WhatsApp has been experiencing an exodus of users, considered the largest in its history. The company’s new terms of service announced on Jan. 6 backfired and has cost almost eight million active users because of personal privacy concerns.

“The users will give consent to share their activity information, which is called metadata, through which people will give up their identifying information on the data they produce and consume in the virtual world,” Tansu Kacmaz, a Turkish lawyer residing in Canada, said.

“They cannot see our messages, but they can pull the background information from it. This is what we will be giving the consent for,” she said.

The new regulation makes users’ phone numbers, profile names, photos and even messages available to Facebook, the parent company of WhatsApp. The information would also allow businesses to connect with users.

If users do not sign the agreement by May 15, they cannot continue using the app.

The app’s new policy also secures the company from any possible lawsuits. Based on the new conditions, if the users accept the policy, they cannot sue WhatsApp for their rights of privacy and publicity. Resolution would have to be reached by arbitration.

“I watched a documentary recently and it said, ‘If a product is free, you become the product. They make a profit out of you,'” Kacmaz said. “WhatsApp will ask us about the policy change in a few months. We either give our consent and be the “product” or we can switch to some other ‘safer’ options.”

Signal and Telegram applications are considered safer than WhatsApp. Signal does not store users` chat history, while WhatsApp saves chats on cloud technology. Users are not allowed to bypass this default automatic storage mechanism.

Telegram users can save their message content by archiving automated chat history storage via the “secret chat” button.

“With this contract, we will know that when we are talking with someone it can record or read by a third one,” said Betul Arslan, a material engineer who switched from WhatsApp to Telegram. “That is why I prefer to use Telegram instead of WhatsApp because Telegram seems safer.”

Another user Harun Saglam no longer trusts WhatsApp and switched to Signal.

“According to the news I read and researched, Signal is the most satisfying application in terms of privacy. So, I downloaded Signal,” Saglam said.

Kacmaz said Signal seems to care more about ethical and privacy concerns.

The non-profit app is currently being used by journalists and activists and found to be more reliable than other chat apps. Based on the data from Apptopia on Jan. 6, after the WhatsApp policy was announced, 7.5 million users downloaded Signal across the world.

Saglam, who has been using the three applications said, “if my contact list starts to discover Signal and move there, I can only go on with Signal.”

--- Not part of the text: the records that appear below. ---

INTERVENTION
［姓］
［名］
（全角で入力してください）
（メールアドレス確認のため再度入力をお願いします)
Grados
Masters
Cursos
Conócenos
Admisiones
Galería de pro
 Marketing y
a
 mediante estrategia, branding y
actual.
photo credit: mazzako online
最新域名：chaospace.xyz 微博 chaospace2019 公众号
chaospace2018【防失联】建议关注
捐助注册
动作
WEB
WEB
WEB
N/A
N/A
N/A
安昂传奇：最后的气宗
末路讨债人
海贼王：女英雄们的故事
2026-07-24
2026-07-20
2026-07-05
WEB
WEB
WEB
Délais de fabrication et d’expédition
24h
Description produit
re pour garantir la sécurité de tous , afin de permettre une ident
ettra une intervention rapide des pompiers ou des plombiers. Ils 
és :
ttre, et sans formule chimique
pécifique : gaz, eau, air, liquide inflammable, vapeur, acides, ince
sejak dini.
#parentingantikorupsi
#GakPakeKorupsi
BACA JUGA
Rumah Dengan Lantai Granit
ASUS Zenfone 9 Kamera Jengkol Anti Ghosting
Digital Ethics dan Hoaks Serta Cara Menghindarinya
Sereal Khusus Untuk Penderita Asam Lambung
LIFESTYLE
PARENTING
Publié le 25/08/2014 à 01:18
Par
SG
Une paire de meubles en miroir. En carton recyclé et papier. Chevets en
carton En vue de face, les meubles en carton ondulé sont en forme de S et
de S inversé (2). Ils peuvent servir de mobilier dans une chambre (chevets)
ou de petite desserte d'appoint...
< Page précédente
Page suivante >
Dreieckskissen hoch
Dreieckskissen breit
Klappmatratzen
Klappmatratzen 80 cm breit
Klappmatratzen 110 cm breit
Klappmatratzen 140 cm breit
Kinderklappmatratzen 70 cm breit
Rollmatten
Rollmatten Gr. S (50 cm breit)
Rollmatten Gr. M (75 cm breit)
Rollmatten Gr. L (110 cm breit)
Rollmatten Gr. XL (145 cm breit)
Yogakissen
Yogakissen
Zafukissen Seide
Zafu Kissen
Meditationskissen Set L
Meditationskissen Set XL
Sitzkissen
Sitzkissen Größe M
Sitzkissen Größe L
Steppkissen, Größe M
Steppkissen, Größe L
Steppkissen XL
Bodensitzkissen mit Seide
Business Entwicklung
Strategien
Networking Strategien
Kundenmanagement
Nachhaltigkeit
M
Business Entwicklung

WhatsApp LLC, however, provided an exception to European Region. The new `Terms of Service and Privacy Policy` notification that enforce users to share data with Facebook companies was not sent to European users’ devices.

European users, however, will get updated terms of service that won’t include sharing data with Facebook.

“The first detail that catches my attention is that the European Union is excluded from this scope,” Saglam said, wondering why the North American policy doesn’t apply to EU member states. “Why this discrimination?”

WhatsApp Ireland Limited, which operates the company’s Europe and U.K. services, did not make any change to the data privacy policy while WhatsApp Inc. pushed the policy change notification in Canada and the U.S.

The reason for this significant difference between European and American countries arises from the different approaches to data privacy in the two continents.